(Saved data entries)
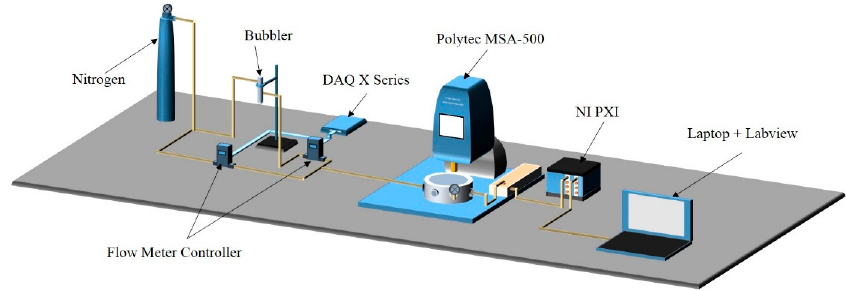
Figure 3. A schematic of the optical gas sensing setup.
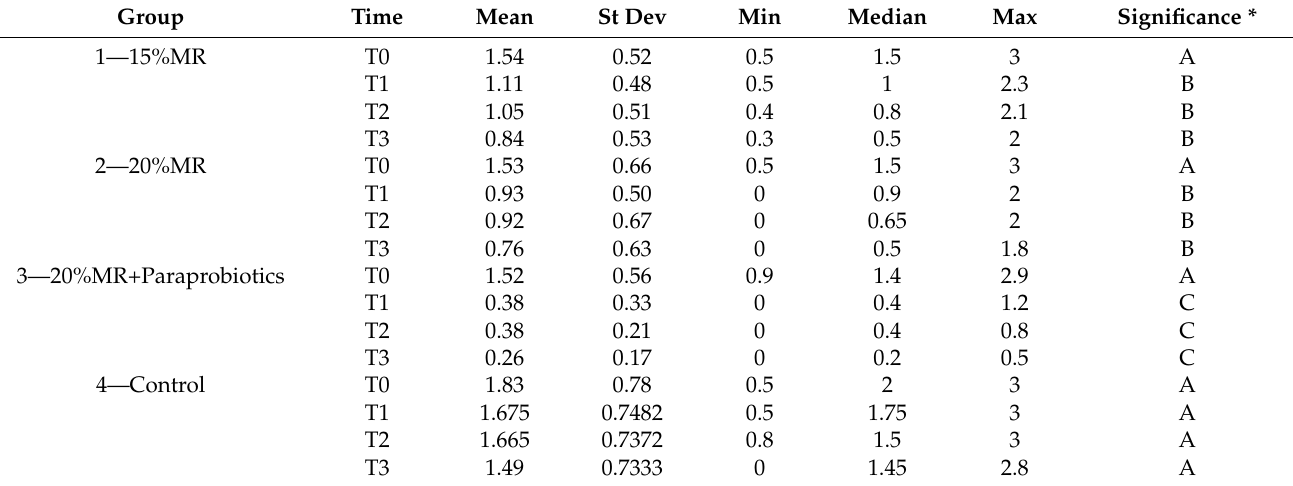
Table 4. Descriptive statistics of full-mouth bleeding score (FMBS).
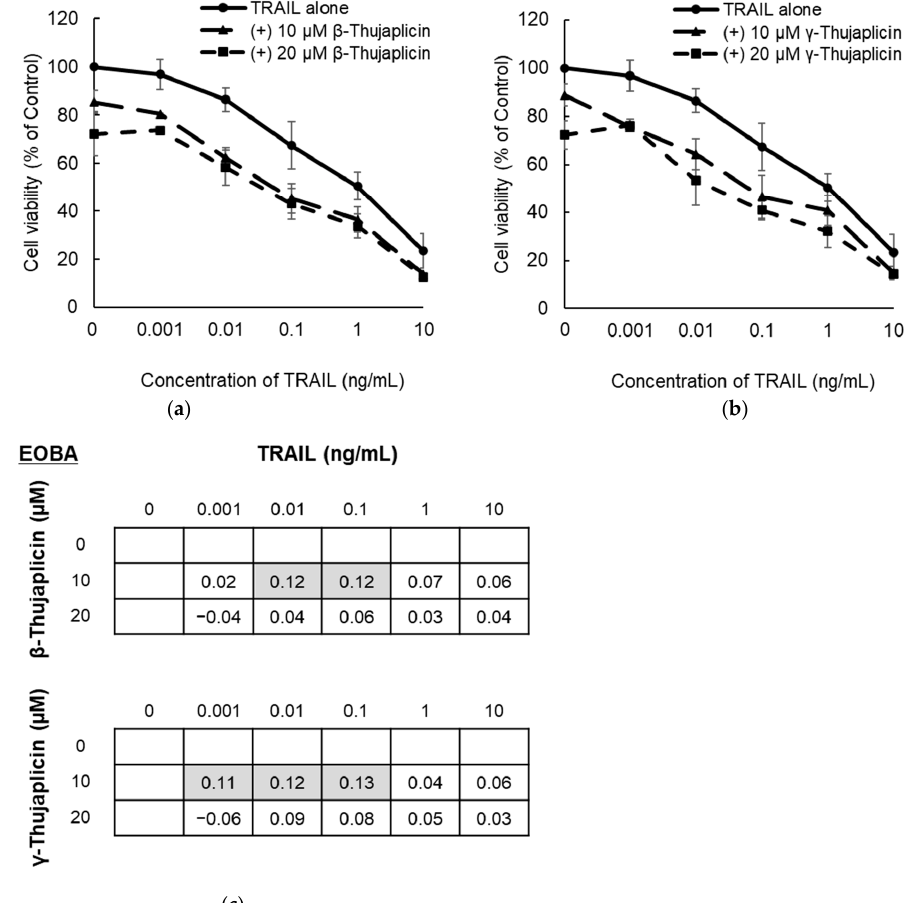
Figure 3. Enhancement of the antiproliferative effect of TRAIL on NCI-H460 cells by combination treatments with β - or γ - thujaplicin. NCI-H460 cells were cotreated with the indicated concentrations of TRAIL and β -thujaplicin ( a ) or γ -thu- japlicin ( b ) for 24 h. Cell viability (% of control) was measured using a WST assay and EOBA scores were calculated ( c ). Data are the averages of three independent experiments and error bars show standard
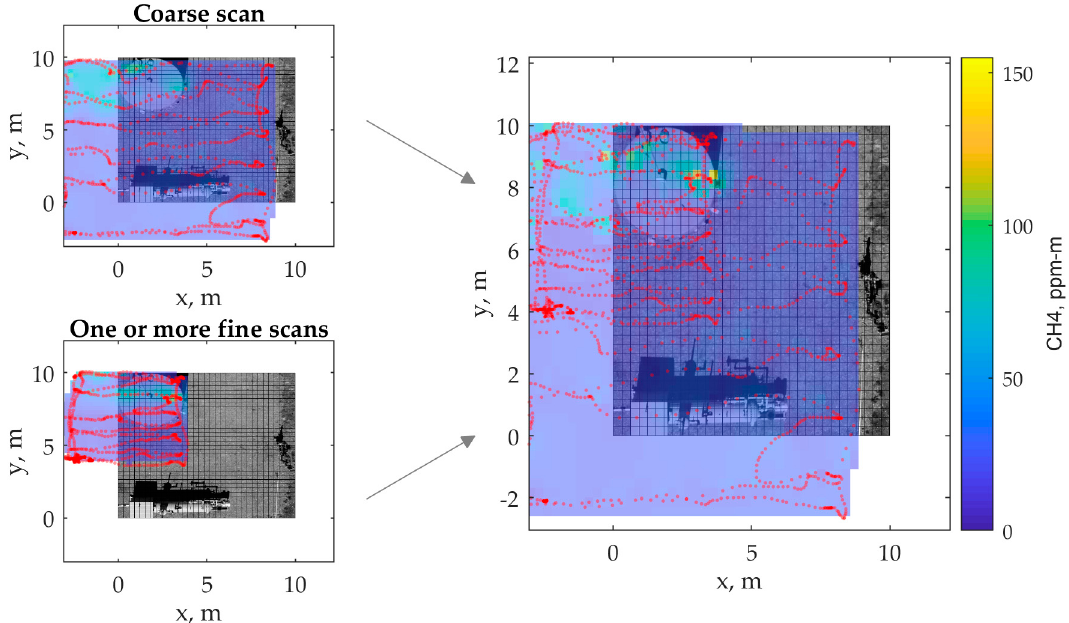
Figure 2. Case study at Methane Emissions Technology Evaluation Center (METEC) showing the flight procedure and two flights superimposed on one another. The initial flight detected a leak over the tank, which was followed by a second, more focused flight. Red lines indicate the RMLD-UAV flight tracks.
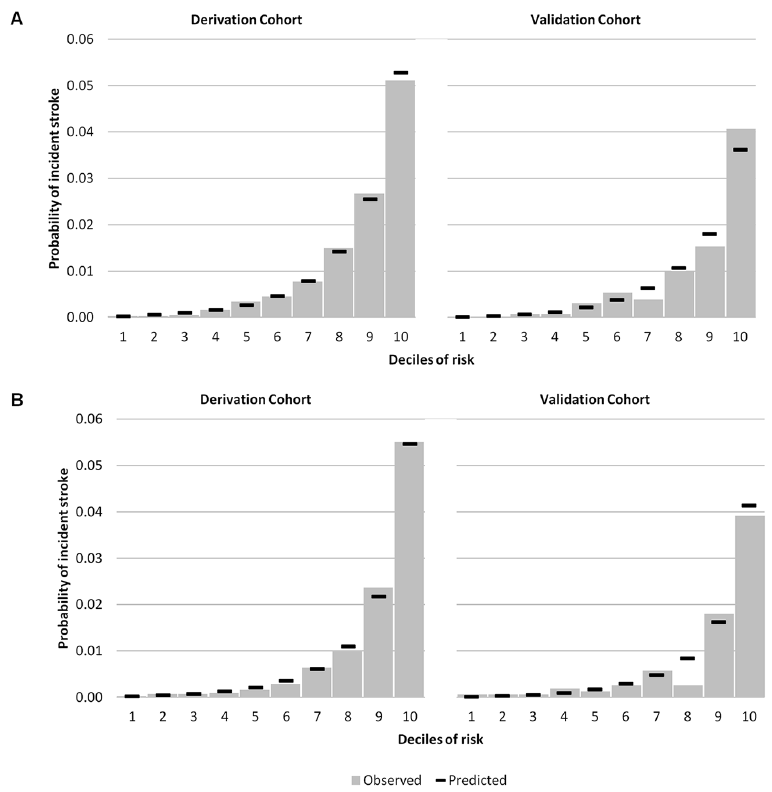
Fig 2. Observed versus predicted risk of 5-year incident stoke by risk decile — derivation and validation cohorts. Panel A = males; Panel B = females. * Statistically significant difference between observed and predicted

• **Try it**:
Whenever a line holds a picture, print that line without the picture. All other data must be output exactly.

• **Written solution**:
Figure 3. A schematic of the optical gas sensing setup.
Table 4. Descriptive statistics of full-mouth bleeding score (FMBS).
Figure 3. Enhancement of the antiproliferative effect of TRAIL on NCI-H460 cells by combination treatments with β - or γ - thujaplicin. NCI-H460 cells were cotreated with the indicated concentrations of TRAIL and β -thujaplicin ( a ) or γ -thu- japlicin ( b ) for 24 h. Cell viability (% of control) was measured using a WST assay and EOBA scores were calculated ( c ). Data are the averages of three independent experiments and error bars show standard
Figure 2. Case study at Methane Emissions Technology Evaluation Center (METEC) showing the flight procedure and two flights superimposed on one another. The initial flight detected a leak over the tank, which was followed by a second, more focused flight. Red lines indicate the RMLD-UAV flight tracks.
Fig 2. Observed versus predicted risk of 5-year incident stoke by risk decile — derivation and validation cohorts. Panel A = males; Panel B = females. * Statistically significant difference between observed and predicted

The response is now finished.